The aws block supports:

  • account_id - (Required) The AWS account ID.

The oidc block supports:

  • allowed_audiences - (Optional) Acceptable values for the aud field (audience) in the OIDC token. Token exchange requests are rejected if the token audience does not match one of the configured values. Each audience may be at most 256 characters. A maximum of 10 audiences may be configured. If this list is empty, the OIDC token audience must be equal to the full canonical resource name of the WorkloadIdentityPoolProvider, with or without the HTTPS prefix. For example:

    //iam.googleapis.com/projects/<project-number>/locations/<location>/workloadIdentityPools/<pool-id>/providers/<provider-id>
    https://iam.googleapis.com/projects/<project-number>/locations/<location>/workloadIdentityPools/<pool-id>/providers/<provider-id>
    
  • issuer_uri - (Required) The OIDC issuer URL.

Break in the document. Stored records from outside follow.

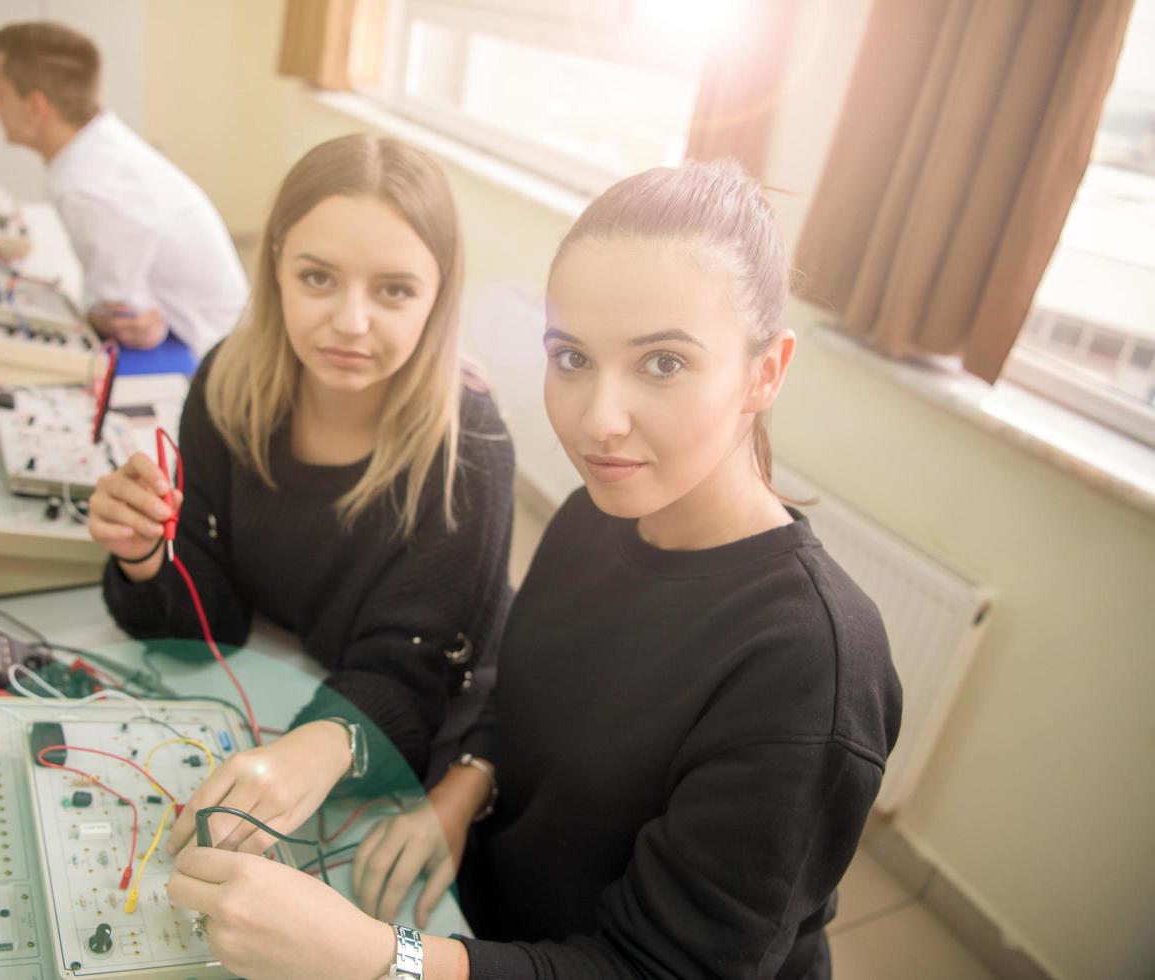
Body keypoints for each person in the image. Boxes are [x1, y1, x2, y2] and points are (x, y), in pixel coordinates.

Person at [165, 160, 903, 980]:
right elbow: (514, 691)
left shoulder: (813, 665)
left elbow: (655, 970)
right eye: (572, 357)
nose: (599, 419)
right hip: (481, 924)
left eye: (663, 363)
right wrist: (464, 790)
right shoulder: (599, 515)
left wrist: (382, 961)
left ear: (766, 371)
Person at [88, 134, 516, 858]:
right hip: (294, 680)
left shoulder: (468, 449)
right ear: (277, 265)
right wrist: (148, 560)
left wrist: (318, 747)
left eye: (394, 290)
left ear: (439, 294)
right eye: (318, 278)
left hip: (436, 735)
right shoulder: (229, 384)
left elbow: (414, 677)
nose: (351, 322)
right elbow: (209, 622)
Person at [0, 21, 248, 369]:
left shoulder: (87, 188)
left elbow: (124, 321)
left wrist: (95, 314)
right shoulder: (96, 143)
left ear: (36, 105)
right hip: (215, 322)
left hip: (206, 350)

In addition to the arguments listed above, the following computed attributes are exported:

  • id - an identifier for the resource with format projects/[[project]]/locations/global/workloadIdentityPools/[[workload_identity_pool_id]]/providers/[[workload_identity_pool_provider_id]]

  • state - The state of the provider.

    • STATE_UNSPECIFIED: State unspecified.
    • ACTIVE: The provider is active, and may be used to validate authentication credentials.
    • DELETED: The provider is soft-deleted. Soft-deleted providers are permanently deleted after approximately 30 days. You can restore a soft-deleted provider using UndeleteWorkloadIdentityPoolProvider. You cannot reuse the ID of a soft-deleted provider until it is permanently deleted.
  • name - The resource name of the provider as projects/[project_number]/locations/global/workloadIdentityPools/[workload_identity_pool_id]/providers/[workload_identity_pool_provider_id].

Explanation in Terraform Registry

A configuration for an external identity provider.

Warning: This resource is in beta, and should be used with the terraform-provider-google-beta provider. See Provider Versions for more details on beta resources. To get more information about WorkloadIdentityPoolProvider, see:

Frequently asked questions

What is Google Cloud IAM IAM Workload Identity Pool Provider?

Google Cloud IAM IAM Workload Identity Pool Provider is a resource for Cloud IAM of Google Cloud Platform. Settings can be wrote in Terraform.

Where can I find the example code for the Google Cloud IAM IAM Workload Identity Pool Provider?

For Terraform, the outofdevops/ghshr-gcp-wlif source code example is useful. See the Terraform Example section for further details.